Segment Start: DATA TO USE
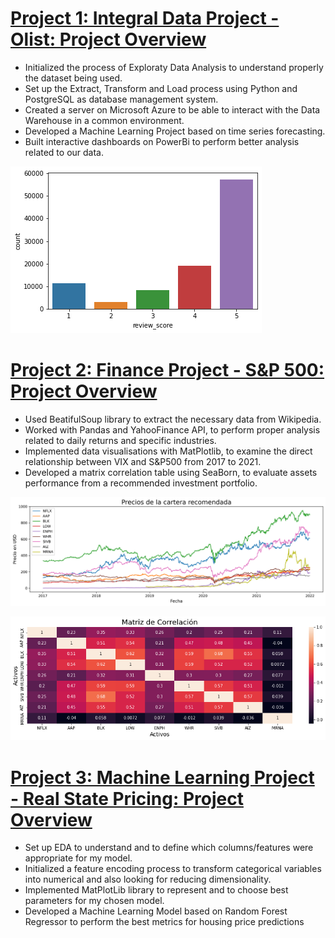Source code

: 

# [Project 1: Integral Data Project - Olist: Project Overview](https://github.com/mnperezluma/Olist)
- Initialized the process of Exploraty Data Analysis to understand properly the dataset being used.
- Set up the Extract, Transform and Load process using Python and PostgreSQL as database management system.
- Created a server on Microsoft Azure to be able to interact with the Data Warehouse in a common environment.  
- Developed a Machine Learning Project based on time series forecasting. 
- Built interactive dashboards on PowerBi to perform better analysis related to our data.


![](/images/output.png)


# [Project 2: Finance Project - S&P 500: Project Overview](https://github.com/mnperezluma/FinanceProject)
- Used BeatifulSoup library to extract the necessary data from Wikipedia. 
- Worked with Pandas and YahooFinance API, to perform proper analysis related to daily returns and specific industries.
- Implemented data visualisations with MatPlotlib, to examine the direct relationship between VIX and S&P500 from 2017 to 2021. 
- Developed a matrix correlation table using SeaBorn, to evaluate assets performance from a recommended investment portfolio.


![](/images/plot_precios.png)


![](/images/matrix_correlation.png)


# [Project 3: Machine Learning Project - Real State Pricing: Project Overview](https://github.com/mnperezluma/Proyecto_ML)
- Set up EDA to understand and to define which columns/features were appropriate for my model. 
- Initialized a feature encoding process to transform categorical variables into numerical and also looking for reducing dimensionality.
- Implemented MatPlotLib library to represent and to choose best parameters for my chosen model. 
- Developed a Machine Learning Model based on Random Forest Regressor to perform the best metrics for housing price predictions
Segment End: DATA TO USE
Segment Start: DATA TO USE
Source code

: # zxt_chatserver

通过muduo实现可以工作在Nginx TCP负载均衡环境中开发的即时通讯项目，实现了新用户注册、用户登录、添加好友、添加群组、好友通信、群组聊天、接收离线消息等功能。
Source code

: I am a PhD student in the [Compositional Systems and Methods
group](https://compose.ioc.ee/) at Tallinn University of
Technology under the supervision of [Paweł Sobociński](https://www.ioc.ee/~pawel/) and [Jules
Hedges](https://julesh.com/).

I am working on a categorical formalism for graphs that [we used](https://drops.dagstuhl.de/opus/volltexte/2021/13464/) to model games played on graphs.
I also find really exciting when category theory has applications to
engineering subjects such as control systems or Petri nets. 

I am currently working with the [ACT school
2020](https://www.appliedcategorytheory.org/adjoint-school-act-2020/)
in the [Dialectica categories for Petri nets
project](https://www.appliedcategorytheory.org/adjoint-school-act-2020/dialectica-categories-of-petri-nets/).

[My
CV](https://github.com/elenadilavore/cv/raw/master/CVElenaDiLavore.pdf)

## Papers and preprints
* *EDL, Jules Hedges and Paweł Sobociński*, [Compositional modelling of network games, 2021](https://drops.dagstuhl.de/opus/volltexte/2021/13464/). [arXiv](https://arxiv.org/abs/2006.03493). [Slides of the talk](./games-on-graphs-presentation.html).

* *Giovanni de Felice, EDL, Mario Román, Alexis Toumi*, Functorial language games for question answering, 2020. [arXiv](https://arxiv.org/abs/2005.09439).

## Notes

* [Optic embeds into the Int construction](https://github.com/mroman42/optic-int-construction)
Segment End: DATA TO USE
Segment Start: DATA TO USE
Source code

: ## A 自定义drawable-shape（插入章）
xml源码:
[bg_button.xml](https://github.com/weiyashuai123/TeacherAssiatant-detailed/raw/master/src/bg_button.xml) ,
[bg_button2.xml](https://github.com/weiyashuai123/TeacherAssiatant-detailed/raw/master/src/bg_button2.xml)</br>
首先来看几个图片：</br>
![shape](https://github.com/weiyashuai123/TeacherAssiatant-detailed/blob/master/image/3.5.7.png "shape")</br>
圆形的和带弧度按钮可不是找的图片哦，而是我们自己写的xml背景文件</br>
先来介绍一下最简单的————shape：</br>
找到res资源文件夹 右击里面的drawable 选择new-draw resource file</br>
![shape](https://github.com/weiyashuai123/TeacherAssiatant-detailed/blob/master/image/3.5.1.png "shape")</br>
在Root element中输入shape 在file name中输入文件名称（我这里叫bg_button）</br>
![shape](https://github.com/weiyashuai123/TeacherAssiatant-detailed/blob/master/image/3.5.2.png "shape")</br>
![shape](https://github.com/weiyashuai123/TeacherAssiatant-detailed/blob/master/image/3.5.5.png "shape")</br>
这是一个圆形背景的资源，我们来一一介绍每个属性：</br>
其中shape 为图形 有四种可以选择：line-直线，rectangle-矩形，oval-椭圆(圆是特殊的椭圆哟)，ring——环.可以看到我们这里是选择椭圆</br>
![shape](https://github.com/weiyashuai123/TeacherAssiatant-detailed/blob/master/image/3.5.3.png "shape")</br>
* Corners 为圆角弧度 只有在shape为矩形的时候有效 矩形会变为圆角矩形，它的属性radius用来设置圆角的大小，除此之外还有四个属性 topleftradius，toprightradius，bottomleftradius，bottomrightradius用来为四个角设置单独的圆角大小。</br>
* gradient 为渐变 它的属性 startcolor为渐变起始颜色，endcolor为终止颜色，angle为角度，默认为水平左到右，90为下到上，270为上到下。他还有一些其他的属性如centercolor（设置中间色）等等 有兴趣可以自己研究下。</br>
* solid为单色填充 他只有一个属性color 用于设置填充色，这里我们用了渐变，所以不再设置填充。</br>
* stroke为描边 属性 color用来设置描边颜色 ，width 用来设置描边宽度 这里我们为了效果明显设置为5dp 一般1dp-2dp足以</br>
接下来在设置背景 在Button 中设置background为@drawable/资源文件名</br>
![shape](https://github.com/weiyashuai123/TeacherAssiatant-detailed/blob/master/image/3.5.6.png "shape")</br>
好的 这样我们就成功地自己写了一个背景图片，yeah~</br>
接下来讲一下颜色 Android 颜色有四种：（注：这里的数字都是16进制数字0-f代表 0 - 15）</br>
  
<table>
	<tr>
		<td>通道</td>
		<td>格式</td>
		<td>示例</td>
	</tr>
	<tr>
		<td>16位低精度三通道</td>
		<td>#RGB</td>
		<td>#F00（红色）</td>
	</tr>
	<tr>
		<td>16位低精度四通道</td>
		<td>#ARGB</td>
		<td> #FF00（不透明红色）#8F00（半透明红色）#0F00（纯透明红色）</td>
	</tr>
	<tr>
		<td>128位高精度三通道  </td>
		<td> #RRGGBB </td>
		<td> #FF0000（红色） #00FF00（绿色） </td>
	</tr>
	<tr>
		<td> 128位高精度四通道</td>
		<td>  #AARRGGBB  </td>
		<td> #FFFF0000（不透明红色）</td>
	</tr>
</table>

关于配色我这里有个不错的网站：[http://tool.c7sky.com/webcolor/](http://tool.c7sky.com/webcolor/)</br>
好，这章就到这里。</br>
Segment End: DATA TO USE
=== DESCRIPTION OF THE TASK ===
Rewrite the lines from the line with "I am working" to the line with "[Optic embeds into", replacing "Petri nets" with "string diagrams" and leaving everything else in those lines unchanged.

=== EXERCISE SOLUTION ===
I am working on a categorical formalism for graphs that [we used](https://drops.dagstuhl.de/opus/volltexte/2021/13464/) to model games played on graphs.
I also find really exciting when category theory has applications to
engineering subjects such as control systems or string diagrams. 

I am currently working with the [ACT school
2020](https://www.appliedcategorytheory.org/adjoint-school-act-2020/)
in the [Dialectica categories for string diagrams
project](https://www.appliedcategorytheory.org/adjoint-school-act-2020/dialectica-categories-of-petri-nets/).

[My
CV](https://github.com/elenadilavore/cv/raw/master/CVElenaDiLavore.pdf)

## Papers and preprints
* *EDL, Jules Hedges and Paweł Sobociński*, [Compositional modelling of network games, 2021](https://drops.dagstuhl.de/opus/volltexte/2021/13464/). [arXiv](https://arxiv.org/abs/2006.03493). [Slides of the talk](./games-on-graphs-presentation.html).

* *Giovanni de Felice, EDL, Mario Román, Alexis Toumi*, Functorial language games for question answering, 2020. [arXiv](https://arxiv.org/abs/2005.09439).

## Notes

* [Optic embeds into the Int construction](https://github.com/mroman42/optic-int-construction)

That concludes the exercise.